Fort Yukon in June 2020 (Photo courtesy of Elliott Hinz)

The Fairbanks Daily News-Miner is reporting the first COVID-19 death from Fort Yukon.

Locals in the Yukon River community of Fort Yukon are dealing with a significant outbreak of COVID-19 despite aggressive measures taken to keep the virus out of the community.

Dacho Alexander of the Gwichyaa Zhee tribal council says 21 people have tested positive so far, with four seriously ill.

“We’ve had a few medevacs recently of people who have come down with more severe symptoms. And so those folks have been sent to Fairbanks for additional medical help,” he said.

That’s despite a village-wide lockdown that’s been in effect since March. While travel restrictions slowly eased, including a ten-day period in late June where people from outside the village could come in if they had a local sponsor, the village has been vigilant about letting people in.

Alexander says the community is manning a 24-hour river watch to keep outsiders from entering and has restricted store access to just two people at a time. It also has an enforced curfew, and Alexander says the streets are mostly quiet without kids playing outside.

How the virus got into the village is still unclear. Alexander says the first person to test positive had been medevaced to Fairbanks for a different reason. They tested positive there, resulting in widespread testing in the village – 180 tests since the first positive out of the village of about 500, according to Alexander. Those resulted in the other positives, but meanwhile, the Fairbanks patient had a second test that came back negative.

◆ Excerpted data ◆
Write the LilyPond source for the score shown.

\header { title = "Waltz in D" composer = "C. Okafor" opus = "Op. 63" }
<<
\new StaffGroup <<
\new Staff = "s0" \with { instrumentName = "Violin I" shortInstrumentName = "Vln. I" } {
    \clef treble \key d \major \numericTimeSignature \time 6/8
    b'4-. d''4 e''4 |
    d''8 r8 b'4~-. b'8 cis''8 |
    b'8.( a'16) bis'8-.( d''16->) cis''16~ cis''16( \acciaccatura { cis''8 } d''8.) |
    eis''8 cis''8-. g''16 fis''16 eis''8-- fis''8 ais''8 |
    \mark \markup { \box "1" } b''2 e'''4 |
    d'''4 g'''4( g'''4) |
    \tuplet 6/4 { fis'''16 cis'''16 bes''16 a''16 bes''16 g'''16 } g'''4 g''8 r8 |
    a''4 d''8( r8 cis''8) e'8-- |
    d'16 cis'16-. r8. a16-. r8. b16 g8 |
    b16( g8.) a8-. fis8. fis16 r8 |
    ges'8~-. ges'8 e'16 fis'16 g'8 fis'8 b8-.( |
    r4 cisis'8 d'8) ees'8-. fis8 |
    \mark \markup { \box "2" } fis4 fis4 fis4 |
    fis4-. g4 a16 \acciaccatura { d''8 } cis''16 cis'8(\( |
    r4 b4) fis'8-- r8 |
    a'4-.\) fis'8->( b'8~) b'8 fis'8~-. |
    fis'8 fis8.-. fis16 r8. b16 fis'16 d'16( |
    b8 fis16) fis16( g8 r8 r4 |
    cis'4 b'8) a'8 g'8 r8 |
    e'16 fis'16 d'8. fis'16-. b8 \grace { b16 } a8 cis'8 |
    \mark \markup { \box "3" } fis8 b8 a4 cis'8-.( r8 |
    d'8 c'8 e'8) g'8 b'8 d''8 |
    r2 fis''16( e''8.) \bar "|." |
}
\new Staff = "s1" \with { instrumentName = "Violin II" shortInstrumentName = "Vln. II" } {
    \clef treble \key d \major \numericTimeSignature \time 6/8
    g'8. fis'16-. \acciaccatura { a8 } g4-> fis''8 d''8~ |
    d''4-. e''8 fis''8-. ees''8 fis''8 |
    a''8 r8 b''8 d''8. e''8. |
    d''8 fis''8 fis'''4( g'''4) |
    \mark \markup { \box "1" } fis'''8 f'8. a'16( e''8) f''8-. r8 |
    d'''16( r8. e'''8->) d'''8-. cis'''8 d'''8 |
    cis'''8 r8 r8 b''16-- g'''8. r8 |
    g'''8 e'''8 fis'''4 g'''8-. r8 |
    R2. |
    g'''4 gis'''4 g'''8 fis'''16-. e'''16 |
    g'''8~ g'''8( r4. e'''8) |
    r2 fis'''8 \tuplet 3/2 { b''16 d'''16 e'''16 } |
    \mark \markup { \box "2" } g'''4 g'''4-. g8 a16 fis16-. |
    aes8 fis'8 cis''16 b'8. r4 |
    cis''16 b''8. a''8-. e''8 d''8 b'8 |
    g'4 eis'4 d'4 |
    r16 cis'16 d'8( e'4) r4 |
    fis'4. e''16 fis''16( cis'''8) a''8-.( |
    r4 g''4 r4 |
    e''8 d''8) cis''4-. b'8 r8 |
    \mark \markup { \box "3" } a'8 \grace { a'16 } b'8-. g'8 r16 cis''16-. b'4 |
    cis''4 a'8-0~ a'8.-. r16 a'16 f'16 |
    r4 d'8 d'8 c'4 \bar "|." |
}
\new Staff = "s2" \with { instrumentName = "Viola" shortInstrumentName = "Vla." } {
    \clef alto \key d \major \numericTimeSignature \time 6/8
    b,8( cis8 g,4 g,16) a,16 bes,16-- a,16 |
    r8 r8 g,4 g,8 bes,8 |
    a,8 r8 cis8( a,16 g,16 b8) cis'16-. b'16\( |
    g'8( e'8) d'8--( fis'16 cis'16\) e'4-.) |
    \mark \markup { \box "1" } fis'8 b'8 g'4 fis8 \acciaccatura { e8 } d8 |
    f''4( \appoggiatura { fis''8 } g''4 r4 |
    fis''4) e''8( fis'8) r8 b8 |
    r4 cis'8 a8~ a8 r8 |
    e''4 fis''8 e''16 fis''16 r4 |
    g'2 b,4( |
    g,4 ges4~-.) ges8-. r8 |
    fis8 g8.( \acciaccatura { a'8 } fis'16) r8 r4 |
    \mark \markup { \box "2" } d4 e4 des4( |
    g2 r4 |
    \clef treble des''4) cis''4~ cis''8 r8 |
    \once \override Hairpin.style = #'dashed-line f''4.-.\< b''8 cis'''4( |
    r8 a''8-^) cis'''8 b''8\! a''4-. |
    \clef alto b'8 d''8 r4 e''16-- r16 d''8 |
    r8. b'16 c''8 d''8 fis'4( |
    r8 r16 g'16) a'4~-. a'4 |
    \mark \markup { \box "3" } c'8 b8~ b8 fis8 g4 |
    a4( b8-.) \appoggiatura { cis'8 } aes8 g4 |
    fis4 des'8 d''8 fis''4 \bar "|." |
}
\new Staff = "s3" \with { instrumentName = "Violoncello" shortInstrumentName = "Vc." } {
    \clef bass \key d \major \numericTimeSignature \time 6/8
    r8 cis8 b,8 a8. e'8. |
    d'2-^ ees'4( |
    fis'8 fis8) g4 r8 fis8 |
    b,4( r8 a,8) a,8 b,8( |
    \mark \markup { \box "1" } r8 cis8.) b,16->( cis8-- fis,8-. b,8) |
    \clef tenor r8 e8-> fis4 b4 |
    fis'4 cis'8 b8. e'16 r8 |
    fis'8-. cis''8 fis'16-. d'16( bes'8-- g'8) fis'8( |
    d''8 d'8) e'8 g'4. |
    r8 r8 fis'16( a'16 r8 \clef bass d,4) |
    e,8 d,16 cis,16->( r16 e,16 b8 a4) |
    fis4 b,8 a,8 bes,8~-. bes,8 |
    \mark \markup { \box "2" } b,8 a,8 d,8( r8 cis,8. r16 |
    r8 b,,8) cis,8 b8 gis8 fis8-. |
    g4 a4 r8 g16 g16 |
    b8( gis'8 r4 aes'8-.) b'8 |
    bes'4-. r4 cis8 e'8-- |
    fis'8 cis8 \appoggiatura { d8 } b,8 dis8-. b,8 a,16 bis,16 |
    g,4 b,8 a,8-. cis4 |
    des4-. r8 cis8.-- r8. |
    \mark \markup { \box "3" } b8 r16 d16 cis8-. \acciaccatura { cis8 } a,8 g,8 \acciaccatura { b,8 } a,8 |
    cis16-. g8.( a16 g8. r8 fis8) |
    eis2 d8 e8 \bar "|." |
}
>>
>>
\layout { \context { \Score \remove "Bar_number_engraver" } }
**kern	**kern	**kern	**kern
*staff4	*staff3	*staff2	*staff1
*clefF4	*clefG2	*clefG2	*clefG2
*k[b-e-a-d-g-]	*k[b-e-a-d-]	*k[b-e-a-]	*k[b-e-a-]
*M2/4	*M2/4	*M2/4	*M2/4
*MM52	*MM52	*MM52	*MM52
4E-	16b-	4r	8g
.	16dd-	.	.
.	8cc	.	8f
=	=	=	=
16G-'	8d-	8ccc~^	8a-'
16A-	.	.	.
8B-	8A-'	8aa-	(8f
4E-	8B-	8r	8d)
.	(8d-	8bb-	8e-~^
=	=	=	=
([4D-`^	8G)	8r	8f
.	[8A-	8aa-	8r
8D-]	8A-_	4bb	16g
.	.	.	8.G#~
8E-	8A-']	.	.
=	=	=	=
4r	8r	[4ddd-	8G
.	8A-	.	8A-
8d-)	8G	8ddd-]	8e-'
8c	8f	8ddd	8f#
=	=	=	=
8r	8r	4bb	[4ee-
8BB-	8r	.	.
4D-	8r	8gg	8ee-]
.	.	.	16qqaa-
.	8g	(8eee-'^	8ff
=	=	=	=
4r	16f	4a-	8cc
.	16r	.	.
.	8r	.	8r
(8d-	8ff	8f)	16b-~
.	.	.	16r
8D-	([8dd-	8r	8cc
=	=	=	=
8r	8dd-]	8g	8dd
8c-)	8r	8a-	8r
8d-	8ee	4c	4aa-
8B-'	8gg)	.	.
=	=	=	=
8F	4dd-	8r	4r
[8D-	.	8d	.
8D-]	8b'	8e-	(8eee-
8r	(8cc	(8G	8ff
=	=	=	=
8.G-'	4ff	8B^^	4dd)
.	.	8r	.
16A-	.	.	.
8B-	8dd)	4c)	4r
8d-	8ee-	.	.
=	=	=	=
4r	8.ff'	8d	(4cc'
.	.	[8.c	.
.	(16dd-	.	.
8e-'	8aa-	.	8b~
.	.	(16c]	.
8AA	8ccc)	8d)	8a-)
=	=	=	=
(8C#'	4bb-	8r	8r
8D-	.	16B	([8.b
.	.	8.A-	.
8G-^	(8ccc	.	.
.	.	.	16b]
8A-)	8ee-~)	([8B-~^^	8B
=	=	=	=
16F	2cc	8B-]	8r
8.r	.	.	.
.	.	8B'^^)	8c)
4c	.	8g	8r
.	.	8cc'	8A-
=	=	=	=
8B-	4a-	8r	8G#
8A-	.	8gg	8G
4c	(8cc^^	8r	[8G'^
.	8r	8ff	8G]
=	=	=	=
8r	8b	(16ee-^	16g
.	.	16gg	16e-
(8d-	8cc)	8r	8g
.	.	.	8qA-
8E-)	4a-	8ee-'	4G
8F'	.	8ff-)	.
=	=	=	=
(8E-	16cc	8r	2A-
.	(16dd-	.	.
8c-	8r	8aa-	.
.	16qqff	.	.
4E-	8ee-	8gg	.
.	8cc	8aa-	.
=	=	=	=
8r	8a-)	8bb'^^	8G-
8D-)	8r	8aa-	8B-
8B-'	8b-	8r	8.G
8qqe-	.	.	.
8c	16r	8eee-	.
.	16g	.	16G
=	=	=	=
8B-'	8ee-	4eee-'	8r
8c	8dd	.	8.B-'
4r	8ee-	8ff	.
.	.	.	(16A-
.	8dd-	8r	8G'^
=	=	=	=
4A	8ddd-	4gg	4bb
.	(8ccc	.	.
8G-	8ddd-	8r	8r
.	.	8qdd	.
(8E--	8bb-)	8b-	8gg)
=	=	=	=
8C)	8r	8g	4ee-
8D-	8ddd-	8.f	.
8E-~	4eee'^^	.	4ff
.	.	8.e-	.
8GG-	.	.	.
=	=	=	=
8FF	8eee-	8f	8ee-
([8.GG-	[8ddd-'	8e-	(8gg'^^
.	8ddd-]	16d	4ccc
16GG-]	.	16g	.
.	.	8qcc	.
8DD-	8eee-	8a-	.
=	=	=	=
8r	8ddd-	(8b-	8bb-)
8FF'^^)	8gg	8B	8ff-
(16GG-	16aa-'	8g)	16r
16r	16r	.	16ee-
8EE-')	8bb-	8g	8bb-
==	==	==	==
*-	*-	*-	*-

◆ What you are asked to do ◆
In the report above on the Fort Yukon COVID-19 outbreak, how many people at a time does the community allow into the store?

◆ Solved exercise ◆
Two people at a time.